The accusations of “fake news” and “Photoshopped” images aren’t new and they aren’t always without merit, even in the field of news journalism. One such case of “news” manipulation in 2003 caused a 24-year-old sports editor to lose his job after he inserted quotes from the movie “Caddyshack” into a golf story. However, it isn’t always inexperienced journalists or humor gone wrong that leads to manipulation. In 2014, a Pulitzer-prize winning photographer lost his job after he removed part of an image through “cloning.” The L.A. Times fired a photographer in 2003 when he submitted a “composite” image from Iraq as an actual photograph, one that seemed to demonstrate tension between soldiers and some Iraqi citizens.

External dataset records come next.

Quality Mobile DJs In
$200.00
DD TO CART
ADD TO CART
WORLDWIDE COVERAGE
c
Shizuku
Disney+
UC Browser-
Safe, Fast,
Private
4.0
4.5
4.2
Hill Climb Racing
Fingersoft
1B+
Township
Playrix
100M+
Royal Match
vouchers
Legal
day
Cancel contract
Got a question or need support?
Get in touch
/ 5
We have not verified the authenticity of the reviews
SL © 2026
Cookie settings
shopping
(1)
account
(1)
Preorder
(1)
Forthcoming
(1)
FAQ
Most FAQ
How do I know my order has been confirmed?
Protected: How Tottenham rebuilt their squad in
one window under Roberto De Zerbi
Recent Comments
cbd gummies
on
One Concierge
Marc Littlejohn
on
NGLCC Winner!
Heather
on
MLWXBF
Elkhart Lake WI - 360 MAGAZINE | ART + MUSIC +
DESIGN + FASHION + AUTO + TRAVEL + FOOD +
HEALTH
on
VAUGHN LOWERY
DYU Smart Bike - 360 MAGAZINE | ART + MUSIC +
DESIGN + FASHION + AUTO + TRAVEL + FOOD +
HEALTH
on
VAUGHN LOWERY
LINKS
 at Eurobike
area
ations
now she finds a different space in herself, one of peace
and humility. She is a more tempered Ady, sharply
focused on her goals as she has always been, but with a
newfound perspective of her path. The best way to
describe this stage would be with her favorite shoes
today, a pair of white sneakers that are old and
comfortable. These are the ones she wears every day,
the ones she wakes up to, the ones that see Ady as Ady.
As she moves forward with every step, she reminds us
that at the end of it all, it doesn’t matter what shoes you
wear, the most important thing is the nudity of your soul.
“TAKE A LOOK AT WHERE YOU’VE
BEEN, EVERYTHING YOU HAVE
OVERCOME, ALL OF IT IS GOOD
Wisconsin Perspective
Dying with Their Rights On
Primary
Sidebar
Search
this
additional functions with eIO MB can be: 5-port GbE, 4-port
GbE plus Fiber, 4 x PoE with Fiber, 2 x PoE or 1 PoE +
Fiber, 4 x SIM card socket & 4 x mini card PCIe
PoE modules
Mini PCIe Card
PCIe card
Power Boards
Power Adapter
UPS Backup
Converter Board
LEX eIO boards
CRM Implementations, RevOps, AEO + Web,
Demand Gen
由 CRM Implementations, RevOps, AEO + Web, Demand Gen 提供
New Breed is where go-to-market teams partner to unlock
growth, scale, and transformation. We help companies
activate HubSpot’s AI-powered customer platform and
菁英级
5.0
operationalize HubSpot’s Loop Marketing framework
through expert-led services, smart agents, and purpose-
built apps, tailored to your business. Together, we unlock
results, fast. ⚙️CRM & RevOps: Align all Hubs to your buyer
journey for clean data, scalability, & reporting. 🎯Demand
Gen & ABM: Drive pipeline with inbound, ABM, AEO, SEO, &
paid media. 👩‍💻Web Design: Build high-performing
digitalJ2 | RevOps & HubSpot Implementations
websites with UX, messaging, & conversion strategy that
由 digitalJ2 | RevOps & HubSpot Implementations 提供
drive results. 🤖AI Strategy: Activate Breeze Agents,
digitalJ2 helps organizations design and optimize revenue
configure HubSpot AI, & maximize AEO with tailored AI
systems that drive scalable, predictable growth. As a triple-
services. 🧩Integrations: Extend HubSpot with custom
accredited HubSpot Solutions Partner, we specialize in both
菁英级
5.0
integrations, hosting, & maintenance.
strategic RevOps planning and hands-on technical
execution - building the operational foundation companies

The instances of “fake” or “manipulated” images clearly damage the credibility of the individuals involved as well as the overall reputation of journalism as an industry. The biggest concern is that of the “boy who cried wolf” issue, in which real photographs and real stories, especially those that strain credulity, will be ignored or treated as “fake.”
A recent study into photo manipulation found that people often can’t tell when an image is faked, manipulated or otherwise untrue. The researcher noted that some obvious shifts, like changes to background shapes, were more easily detected, but subtle shifts like shadows and airbrushing often went unnoticed.
This puts a remarkable amount of pressure on journalists to adhere to the highest possible ethical standards. When it is easy to do something, easy to get away with it and nobody seems to know the difference, ethics can take a backseat to expediency. That will continue to erode public confidence in the media at a time in which it most needs quality journalism and truth-telling operations.